■ Directions:
Retype everything in the listing, leaving each line exactly as it is.

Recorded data

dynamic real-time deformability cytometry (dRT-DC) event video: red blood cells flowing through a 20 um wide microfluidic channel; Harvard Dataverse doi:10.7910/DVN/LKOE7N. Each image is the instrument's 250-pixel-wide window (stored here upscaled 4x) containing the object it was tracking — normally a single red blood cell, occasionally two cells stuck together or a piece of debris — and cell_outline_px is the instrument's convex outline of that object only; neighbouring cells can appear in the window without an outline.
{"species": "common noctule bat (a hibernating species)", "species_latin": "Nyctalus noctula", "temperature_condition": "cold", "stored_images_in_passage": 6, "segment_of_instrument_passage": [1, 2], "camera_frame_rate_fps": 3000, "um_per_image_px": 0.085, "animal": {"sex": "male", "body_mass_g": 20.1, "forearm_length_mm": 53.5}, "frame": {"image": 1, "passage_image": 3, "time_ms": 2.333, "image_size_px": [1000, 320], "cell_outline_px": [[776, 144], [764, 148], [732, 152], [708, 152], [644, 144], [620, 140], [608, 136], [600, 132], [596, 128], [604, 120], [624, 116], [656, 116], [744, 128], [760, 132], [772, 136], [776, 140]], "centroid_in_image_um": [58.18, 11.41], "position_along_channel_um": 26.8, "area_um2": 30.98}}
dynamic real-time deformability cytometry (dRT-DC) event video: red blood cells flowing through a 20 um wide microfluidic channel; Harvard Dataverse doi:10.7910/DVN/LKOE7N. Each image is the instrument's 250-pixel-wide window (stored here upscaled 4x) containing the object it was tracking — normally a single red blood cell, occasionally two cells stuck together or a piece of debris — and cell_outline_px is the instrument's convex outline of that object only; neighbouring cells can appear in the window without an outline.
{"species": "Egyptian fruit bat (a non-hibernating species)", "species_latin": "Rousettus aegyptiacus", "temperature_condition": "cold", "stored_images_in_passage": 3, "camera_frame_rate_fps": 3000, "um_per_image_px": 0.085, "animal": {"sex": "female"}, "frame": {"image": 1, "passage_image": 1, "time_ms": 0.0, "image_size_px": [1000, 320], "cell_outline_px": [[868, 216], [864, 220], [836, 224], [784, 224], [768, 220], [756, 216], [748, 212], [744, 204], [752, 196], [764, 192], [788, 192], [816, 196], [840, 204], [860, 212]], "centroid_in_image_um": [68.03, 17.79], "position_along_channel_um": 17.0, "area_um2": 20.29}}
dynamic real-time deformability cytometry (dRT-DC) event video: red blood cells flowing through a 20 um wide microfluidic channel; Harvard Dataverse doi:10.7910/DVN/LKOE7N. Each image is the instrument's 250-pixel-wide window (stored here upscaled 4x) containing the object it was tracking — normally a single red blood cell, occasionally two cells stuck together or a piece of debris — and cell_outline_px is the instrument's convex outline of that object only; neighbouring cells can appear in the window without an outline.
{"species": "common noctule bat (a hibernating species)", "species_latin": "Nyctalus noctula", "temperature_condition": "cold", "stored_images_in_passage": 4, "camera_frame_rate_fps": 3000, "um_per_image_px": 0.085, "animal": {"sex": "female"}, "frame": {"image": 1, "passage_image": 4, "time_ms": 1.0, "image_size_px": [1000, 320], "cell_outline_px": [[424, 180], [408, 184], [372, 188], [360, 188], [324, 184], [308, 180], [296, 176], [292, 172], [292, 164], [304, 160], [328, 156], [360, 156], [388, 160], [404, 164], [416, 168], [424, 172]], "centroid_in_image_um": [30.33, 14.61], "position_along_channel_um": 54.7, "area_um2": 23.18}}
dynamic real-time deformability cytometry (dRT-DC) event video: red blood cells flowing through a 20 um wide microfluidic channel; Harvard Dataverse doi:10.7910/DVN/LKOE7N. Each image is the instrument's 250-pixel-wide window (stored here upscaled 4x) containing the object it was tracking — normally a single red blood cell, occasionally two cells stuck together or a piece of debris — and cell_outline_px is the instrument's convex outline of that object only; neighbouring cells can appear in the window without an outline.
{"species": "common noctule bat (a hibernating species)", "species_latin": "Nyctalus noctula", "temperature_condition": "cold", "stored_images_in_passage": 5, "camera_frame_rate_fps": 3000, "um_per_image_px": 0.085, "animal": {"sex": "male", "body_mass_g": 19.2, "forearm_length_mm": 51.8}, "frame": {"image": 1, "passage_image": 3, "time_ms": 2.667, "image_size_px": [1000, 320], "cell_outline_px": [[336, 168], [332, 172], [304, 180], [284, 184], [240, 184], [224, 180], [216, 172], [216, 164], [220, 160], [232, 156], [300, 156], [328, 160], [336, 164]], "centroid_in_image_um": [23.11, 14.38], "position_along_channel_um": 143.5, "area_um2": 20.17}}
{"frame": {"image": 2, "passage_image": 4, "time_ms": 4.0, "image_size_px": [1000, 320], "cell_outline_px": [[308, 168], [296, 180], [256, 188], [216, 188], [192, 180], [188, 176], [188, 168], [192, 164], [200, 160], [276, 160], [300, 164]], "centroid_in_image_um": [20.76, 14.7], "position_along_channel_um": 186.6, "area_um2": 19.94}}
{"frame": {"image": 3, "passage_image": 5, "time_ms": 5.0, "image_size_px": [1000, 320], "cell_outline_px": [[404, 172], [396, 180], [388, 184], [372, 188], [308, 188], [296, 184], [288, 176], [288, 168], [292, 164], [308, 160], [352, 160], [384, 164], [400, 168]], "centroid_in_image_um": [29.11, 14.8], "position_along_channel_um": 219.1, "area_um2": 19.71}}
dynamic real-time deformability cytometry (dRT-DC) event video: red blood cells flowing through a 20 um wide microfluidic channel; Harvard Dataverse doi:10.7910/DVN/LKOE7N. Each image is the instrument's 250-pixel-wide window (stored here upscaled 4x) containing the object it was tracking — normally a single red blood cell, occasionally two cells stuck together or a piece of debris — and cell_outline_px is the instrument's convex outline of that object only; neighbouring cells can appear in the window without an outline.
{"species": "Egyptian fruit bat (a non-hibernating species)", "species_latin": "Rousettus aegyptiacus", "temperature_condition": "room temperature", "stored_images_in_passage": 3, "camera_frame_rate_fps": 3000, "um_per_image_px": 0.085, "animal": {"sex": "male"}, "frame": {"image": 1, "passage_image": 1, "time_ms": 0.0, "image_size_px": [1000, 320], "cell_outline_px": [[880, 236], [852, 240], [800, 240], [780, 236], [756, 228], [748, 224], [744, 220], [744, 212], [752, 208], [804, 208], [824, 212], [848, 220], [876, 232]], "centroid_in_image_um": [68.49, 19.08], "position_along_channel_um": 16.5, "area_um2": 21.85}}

■ Exercise response:
dynamic real-time deformability cytometry (dRT-DC) event video: red blood cells flowing through a 20 um wide microfluidic channel; Harvard Dataverse doi:10.7910/DVN/LKOE7N. Each image is the instrument's 250-pixel-wide window (stored here upscaled 4x) containing the object it was tracking — normally a single red blood cell, occasionally two cells stuck together or a piece of debris — and cell_outline_px is the instrument's convex outline of that object only; neighbouring cells can appear in the window without an outline.
{"species": "common noctule bat (a hibernating species)", "species_latin": "Nyctalus noctula", "temperature_condition": "cold", "stored_images_in_passage": 6, "segment_of_instrument_passage": [1, 2], "camera_frame_rate_fps": 3000, "um_per_image_px": 0.085, "animal": {"sex": "male", "body_mass_g": 20.1, "forearm_length_mm": 53.5}, "frame": {"image": 1, "passage_image": 3, "time_ms": 2.333, "image_size_px": [1000, 320], "cell_outline_px": [[776, 144], [764, 148], [732, 152], [708, 152], [644, 144], [620, 140], [608, 136], [600, 132], [596, 128], [604, 120], [624, 116], [656, 116], [744, 128], [760, 132], [772, 136], [776, 140]], "centroid_in_image_um": [58.18, 11.41], "position_along_channel_um": 26.8, "area_um2": 30.98}}
dynamic real-time deformability cytometry (dRT-DC) event video: red blood cells flowing through a 20 um wide microfluidic channel; Harvard Dataverse doi:10.7910/DVN/LKOE7N. Each image is the instrument's 250-pixel-wide window (stored here upscaled 4x) containing the object it was tracking — normally a single red blood cell, occasionally two cells stuck together or a piece of debris — and cell_outline_px is the instrument's convex outline of that object only; neighbouring cells can appear in the window without an outline.
{"species": "Egyptian fruit bat (a non-hibernating species)", "species_latin": "Rousettus aegyptiacus", "temperature_condition": "cold", "stored_images_in_passage": 3, "camera_frame_rate_fps": 3000, "um_per_image_px": 0.085, "animal": {"sex": "female"}, "frame": {"image": 1, "passage_image": 1, "time_ms": 0.0, "image_size_px": [1000, 320], "cell_outline_px": [[868, 216], [864, 220], [836, 224], [784, 224], [768, 220], [756, 216], [748, 212], [744, 204], [752, 196], [764, 192], [788, 192], [816, 196], [840, 204], [860, 212]], "centroid_in_image_um": [68.03, 17.79], "position_along_channel_um": 17.0, "area_um2": 20.29}}
dynamic real-time deformability cytometry (dRT-DC) event video: red blood cells flowing through a 20 um wide microfluidic channel; Harvard Dataverse doi:10.7910/DVN/LKOE7N. Each image is the instrument's 250-pixel-wide window (stored here upscaled 4x) containing the object it was tracking — normally a single red blood cell, occasionally two cells stuck together or a piece of debris — and cell_outline_px is the instrument's convex outline of that object only; neighbouring cells can appear in the window without an outline.
{"species": "common noctule bat (a hibernating species)", "species_latin": "Nyctalus noctula", "temperature_condition": "cold", "stored_images_in_passage": 4, "camera_frame_rate_fps": 3000, "um_per_image_px": 0.085, "animal": {"sex": "female"}, "frame": {"image": 1, "passage_image": 4, "time_ms": 1.0, "image_size_px": [1000, 320], "cell_outline_px": [[424, 180], [408, 184], [372, 188], [360, 188], [324, 184], [308, 180], [296, 176], [292, 172], [292, 164], [304, 160], [328, 156], [360, 156], [388, 160], [404, 164], [416, 168], [424, 172]], "centroid_in_image_um": [30.33, 14.61], "position_along_channel_um": 54.7, "area_um2": 23.18}}
dynamic real-time deformability cytometry (dRT-DC) event video: red blood cells flowing through a 20 um wide microfluidic channel; Harvard Dataverse doi:10.7910/DVN/LKOE7N. Each image is the instrument's 250-pixel-wide window (stored here upscaled 4x) containing the object it was tracking — normally a single red blood cell, occasionally two cells stuck together or a piece of debris — and cell_outline_px is the instrument's convex outline of that object only; neighbouring cells can appear in the window without an outline.
{"species": "common noctule bat (a hibernating species)", "species_latin": "Nyctalus noctula", "temperature_condition": "cold", "stored_images_in_passage": 5, "camera_frame_rate_fps": 3000, "um_per_image_px": 0.085, "animal": {"sex": "male", "body_mass_g": 19.2, "forearm_length_mm": 51.8}, "frame": {"image": 1, "passage_image": 3, "time_ms": 2.667, "image_size_px": [1000, 320], "cell_outline_px": [[336, 168], [332, 172], [304, 180], [284, 184], [240, 184], [224, 180], [216, 172], [216, 164], [220, 160], [232, 156], [300, 156], [328, 160], [336, 164]], "centroid_in_image_um": [23.11, 14.38], "position_along_channel_um": 143.5, "area_um2": 20.17}}
{"frame": {"image": 2, "passage_image": 4, "time_ms": 4.0, "image_size_px": [1000, 320], "cell_outline_px": [[308, 168], [296, 180], [256, 188], [216, 188], [192, 180], [188, 176], [188, 168], [192, 164], [200, 160], [276, 160], [300, 164]], "centroid_in_image_um": [20.76, 14.7], "position_along_channel_um": 186.6, "area_um2": 19.94}}
{"frame": {"image": 3, "passage_image": 5, "time_ms": 5.0, "image_size_px": [1000, 320], "cell_outline_px": [[404, 172], [396, 180], [388, 184], [372, 188], [308, 188], [296, 184], [288, 176], [288, 168], [292, 164], [308, 160], [352, 160], [384, 164], [400, 168]], "centroid_in_image_um": [29.11, 14.8], "position_along_channel_um": 219.1, "area_um2": 19.71}}
dynamic real-time deformability cytometry (dRT-DC) event video: red blood cells flowing through a 20 um wide microfluidic channel; Harvard Dataverse doi:10.7910/DVN/LKOE7N. Each image is the instrument's 250-pixel-wide window (stored here upscaled 4x) containing the object it was tracking — normally a single red blood cell, occasionally two cells stuck together or a piece of debris — and cell_outline_px is the instrument's convex outline of that object only; neighbouring cells can appear in the window without an outline.
{"species": "Egyptian fruit bat (a non-hibernating species)", "species_latin": "Rousettus aegyptiacus", "temperature_condition": "room temperature", "stored_images_in_passage": 3, "camera_frame_rate_fps": 3000, "um_per_image_px": 0.085, "animal": {"sex": "male"}, "frame": {"image": 1, "passage_image": 1, "time_ms": 0.0, "image_size_px": [1000, 320], "cell_outline_px": [[880, 236], [852, 240], [800, 240], [780, 236], [756, 228], [748, 224], [744, 220], [744, 212], [752, 208], [804, 208], [824, 212], [848, 220], [876, 232]], "centroid_in_image_um": [68.49, 19.08], "position_along_channel_um": 16.5, "area_um2": 21.85}}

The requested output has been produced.